* **WHAT YOU HAVE TO DO**: Present the lines below as a Markdown table with the columns Number and Line, starting at the line with "class: Magnoliopsida" and continuing up to and including the last line of the rows. Leave out blank lines and the pictures.
:: SUPPLIED RECORDS ::
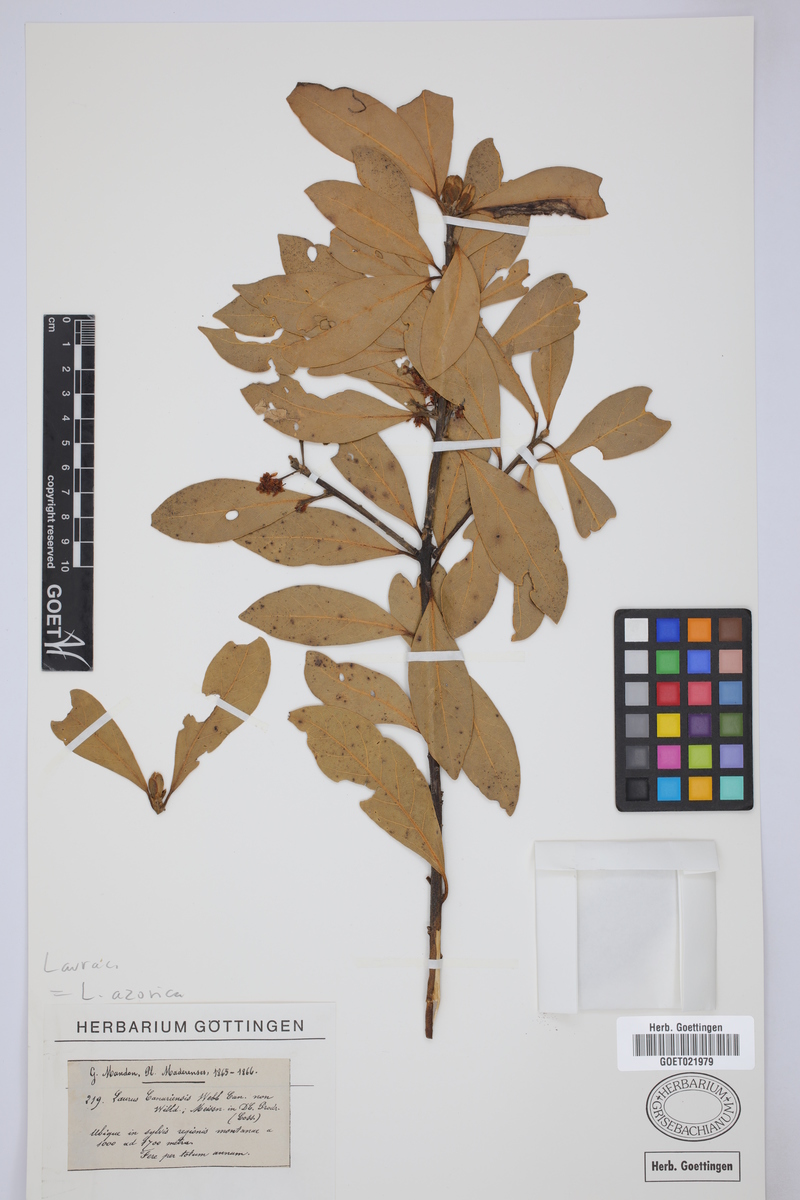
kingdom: Plantae
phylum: Tracheophyta
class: Magnoliopsida
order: Laurales
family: Lauraceae
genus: Laurus
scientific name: Laurus azorica
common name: Macaronesian laurel
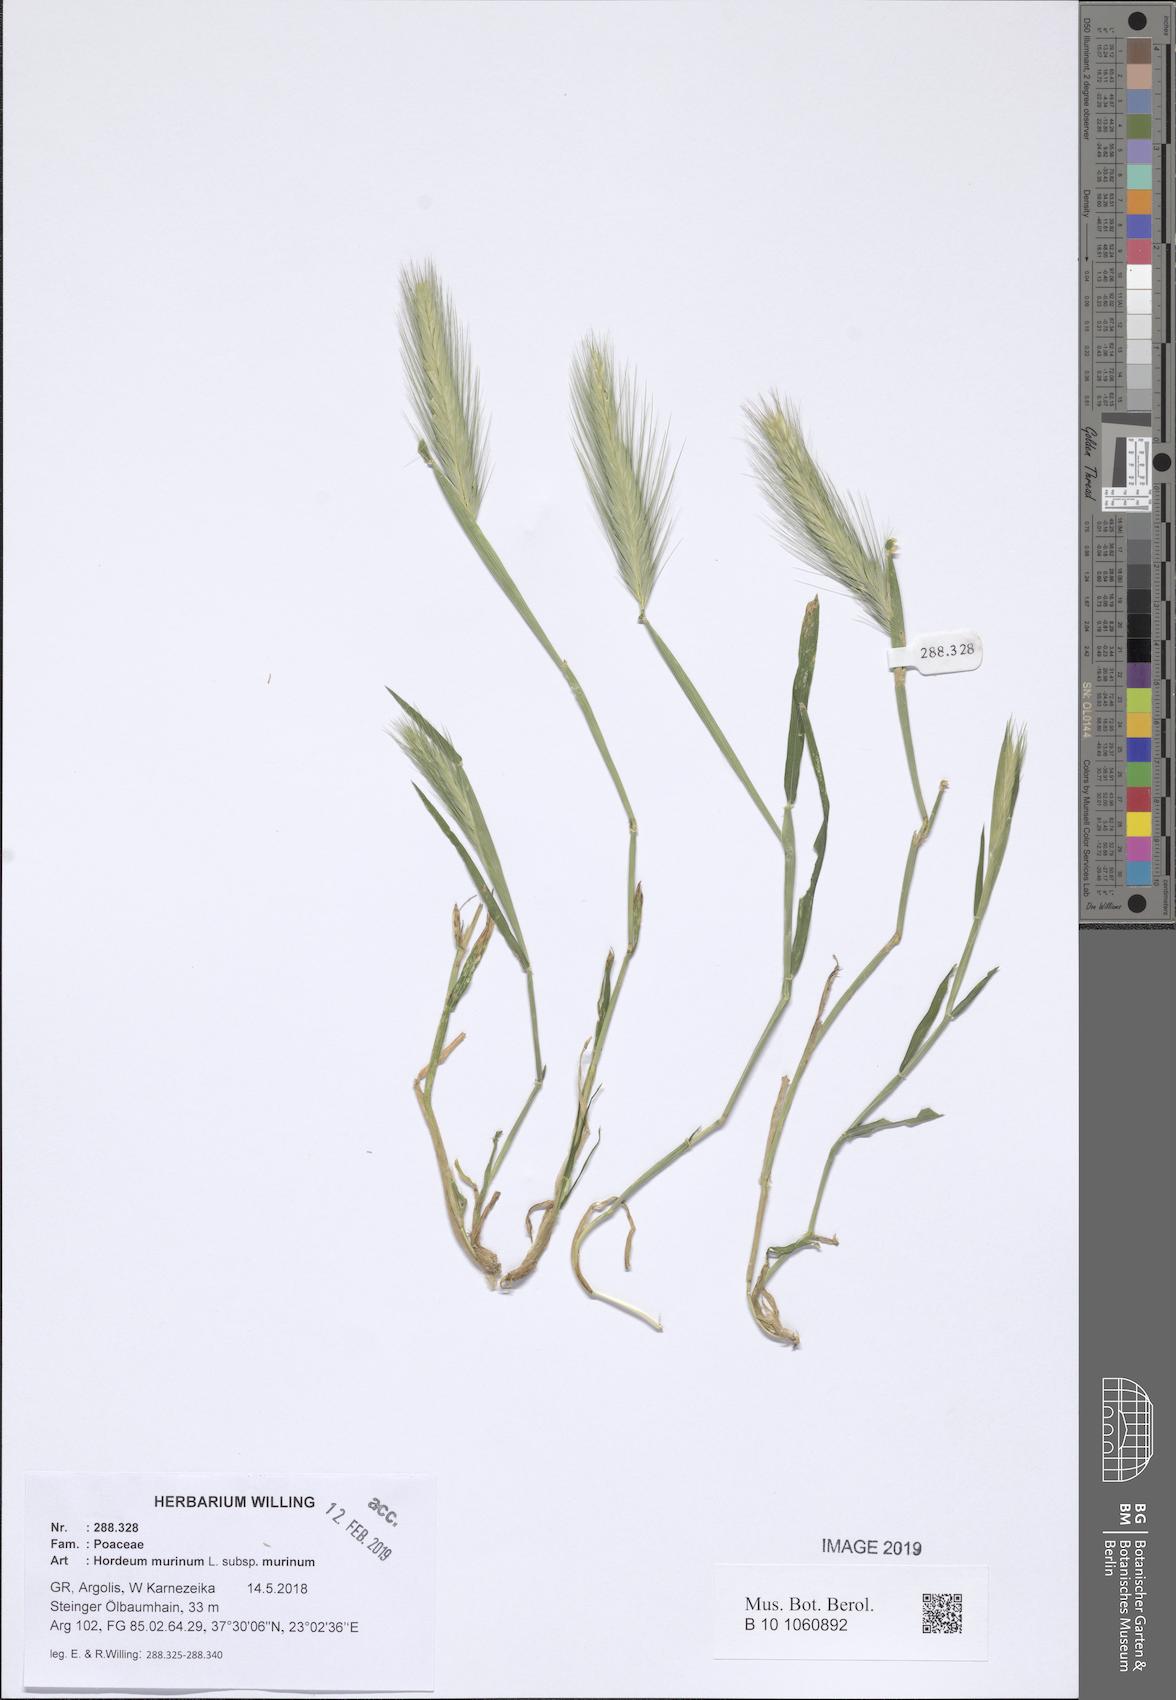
:::
* **EXPECTED OUTPUT**:
| Number | Line |
|---|---|
| 1 | class: Magnoliopsida |
| 2 | order: Laurales |
| 3 | family: Lauraceae |
| 4 | genus: Laurus |
| 5 | scientific name: Laurus azorica |
| 6 | common name: Macaronesian laurel |